M. Béchamp’s first Note on the inversion of sugar was published in 1855. In it we find nothing relating to the influence of moulds. His second, in which that influence is noticed, was published in January, 1858, that is, subsequently to our work on lactic fermentation, which appeared in November, 1857. In that work we established, for the first time, that the lactic ferment is a living organized being, that albuminous substances have no share in the production of fermentation, and that they only serve as the food of the ferment. M. Béchamp’s Note was even subsequent to our first work on alcoholic fermentation, which appeared on December 21st, 1857. It is since the appearance of these two works of ours that the preponderating influence of the life of microscopic organisms, in the phenomena of fermentation, has been better understood.
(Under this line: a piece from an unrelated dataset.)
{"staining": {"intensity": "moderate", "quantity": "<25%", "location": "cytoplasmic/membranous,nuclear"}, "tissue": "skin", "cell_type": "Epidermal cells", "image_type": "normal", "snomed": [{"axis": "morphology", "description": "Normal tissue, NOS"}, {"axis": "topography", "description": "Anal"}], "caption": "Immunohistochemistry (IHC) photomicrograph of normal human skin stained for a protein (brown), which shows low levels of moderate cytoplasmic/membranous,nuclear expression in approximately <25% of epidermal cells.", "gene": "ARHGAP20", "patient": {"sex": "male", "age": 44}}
Immediately after their appearance M. Béchamp, who, from 1855, had made no observation on the action of fungoid growths on sugar, although he had remarked their presence, modified his former conclusions. (_Comptes rendus_, January 4th, 1858.)

Footnote 154:

“There are two classes of ferments; the first, of which the yeast of beer may be taken as the type, perpetuate and renew themselves if they can find in the liquid in which they produce fermentation food enough for their wants; the second, of which diastase is the type, always sacrifice themselves in the exercise of their activity.” (DUMAS, _Comptes rendus de l’Académie_, t. lxxv. p. 277, 1872.)

Footnote 155:

FREMY, _Comptes rendus de l’Académie_, vol. lviii. p. 1065, 1864.

Footnote 156:

See our Memoir of 1860 (_Annales de Chimie et de Physique_, vol. lviii.) p. 61, and following, and especially pp. 69 and 70, where the details of the experiment will be found.

Footnote 157:

PASTEUR, _Comptes rendus de l’Académie des Sciences_, vol. lxxiii. p. 1419, 1871.

Footnote 158:

In his Memoir of 1870, Liebig has made a remarkable admission: “My late friend Pelouze,” he says, “had communicated to me, nine years ago, certain results of M. Pasteur’s researches on fermentation. I told him that, just then, I was not disposed to alter my opinion on the cause of fermentation, and that if it were possible by means of ammonia to produce or multiply the yeast in fermenting liquors, industry would soon avail itself of the fact, and that I would wait to see if it did so; up to the present time, however, there has not been the least change in the manufacture of yeast.” We do not know what M. Pelouze’s reply was; but it is not difficult to conceive so sagacious an observer remarking to his illustrious friend, that the possibility of deriving pecuniary advantage from the wide application of a new scientific fact had never been regarded as the criterion of the exactness of that fact. We could prove, moreover, by the undoubted testimony of very distinguished practical men, notably by that of M. Pezeyre, director of distilleries, that upon this point also Liebig was mistaken.

Footnote 159:

PASTEUR, _Comptes rendus de l’Académie_, vol. lxxviii. pp. 213-216.

Footnote 160:

TRÉCUL, _Comptes rendus de l’Académie_, vol. lxxviii. pp. 217, 218.

Footnote 161:

See on this subject the verbal observations which we addressed to the Academy of Sciences, at its meetings of April 10th and 24th, 1876.